My plan going into this year, using the updated School AI 2.0, still in beta, was to have kids generate their images right in the School AI Space! It was a good plan and was off to a pretty good start. Students mostly got images to generate but many of them that got an image to generate did not like it. Image generators have gotten way getter at editing images, so students re-prompted School AI to edit their images. It did not work very often. Still in beta, some students could not generate images and those that could and needed to edit were not able to get the Space to edit well if at all since oftentimes School AI did not even generate a follow up image.

Plan B, we are a Google school and Google rolled out a whole suite of AI tools to schools in July so I showed kids how to use Gemini and Nano Banana to generate images. Nope, we did not have Gemini turned on for students.

Plan C, we are also a Microsoft school, so we tried Copilot. Nope, Copilot was also not turned off for students. It looks like we were stuck with Adobe Firefly and a repeat of last year. Bummer!
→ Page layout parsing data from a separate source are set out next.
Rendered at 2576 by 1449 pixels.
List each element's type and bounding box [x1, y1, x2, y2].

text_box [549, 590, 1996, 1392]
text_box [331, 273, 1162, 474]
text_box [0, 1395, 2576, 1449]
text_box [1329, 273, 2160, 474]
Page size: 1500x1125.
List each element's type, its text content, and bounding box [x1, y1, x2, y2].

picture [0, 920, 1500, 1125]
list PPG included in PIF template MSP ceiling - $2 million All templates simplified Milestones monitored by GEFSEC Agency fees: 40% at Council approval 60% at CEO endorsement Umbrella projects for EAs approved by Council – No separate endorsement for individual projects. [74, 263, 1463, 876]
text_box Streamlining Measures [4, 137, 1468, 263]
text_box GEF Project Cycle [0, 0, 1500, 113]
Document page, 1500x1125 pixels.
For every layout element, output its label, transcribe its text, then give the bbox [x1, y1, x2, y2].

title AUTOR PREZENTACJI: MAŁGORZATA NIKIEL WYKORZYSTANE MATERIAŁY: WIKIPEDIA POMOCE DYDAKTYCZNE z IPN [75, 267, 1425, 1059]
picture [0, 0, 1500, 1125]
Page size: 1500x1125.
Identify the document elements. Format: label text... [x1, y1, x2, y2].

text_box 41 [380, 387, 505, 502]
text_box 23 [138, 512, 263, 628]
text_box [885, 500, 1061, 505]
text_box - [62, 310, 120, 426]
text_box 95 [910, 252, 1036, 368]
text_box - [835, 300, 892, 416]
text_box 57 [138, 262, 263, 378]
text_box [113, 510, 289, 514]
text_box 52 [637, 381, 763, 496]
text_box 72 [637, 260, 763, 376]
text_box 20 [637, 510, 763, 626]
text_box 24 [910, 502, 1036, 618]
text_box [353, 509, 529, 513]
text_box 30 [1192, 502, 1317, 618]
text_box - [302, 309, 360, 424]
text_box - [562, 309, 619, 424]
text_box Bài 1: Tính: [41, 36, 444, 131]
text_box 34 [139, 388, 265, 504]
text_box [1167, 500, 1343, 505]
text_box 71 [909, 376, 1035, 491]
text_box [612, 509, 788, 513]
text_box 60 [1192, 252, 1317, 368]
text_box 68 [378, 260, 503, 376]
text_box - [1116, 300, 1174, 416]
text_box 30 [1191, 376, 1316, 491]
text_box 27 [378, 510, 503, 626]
I was not ready for Plan D, but when it revealed itself, I WAS BLOWN AWAY! The character cards are a Canva template and as I was showing students how to take the template and add their generated photo and add their character’s attributes and skills, I saw an image generator right there in the image editing left-hand side panel! I tried it in front of one of my classes cold, not knowing what it would do, and BAM! It did an amazing job of creating Star Trek-like people!!

Canva to the rescue!

Canva’s new AI tools look absolutely amazing, and the image generator saved this fun activity!

In the future I will continue to offer students the School AI space image generator, Adobe Firefly, and Canva’s image generator as well. I find myself often using more than one to generate multiple images to choose the one or ones I like best so I will continue to offer that to my students this year. Who knows what next year will bring!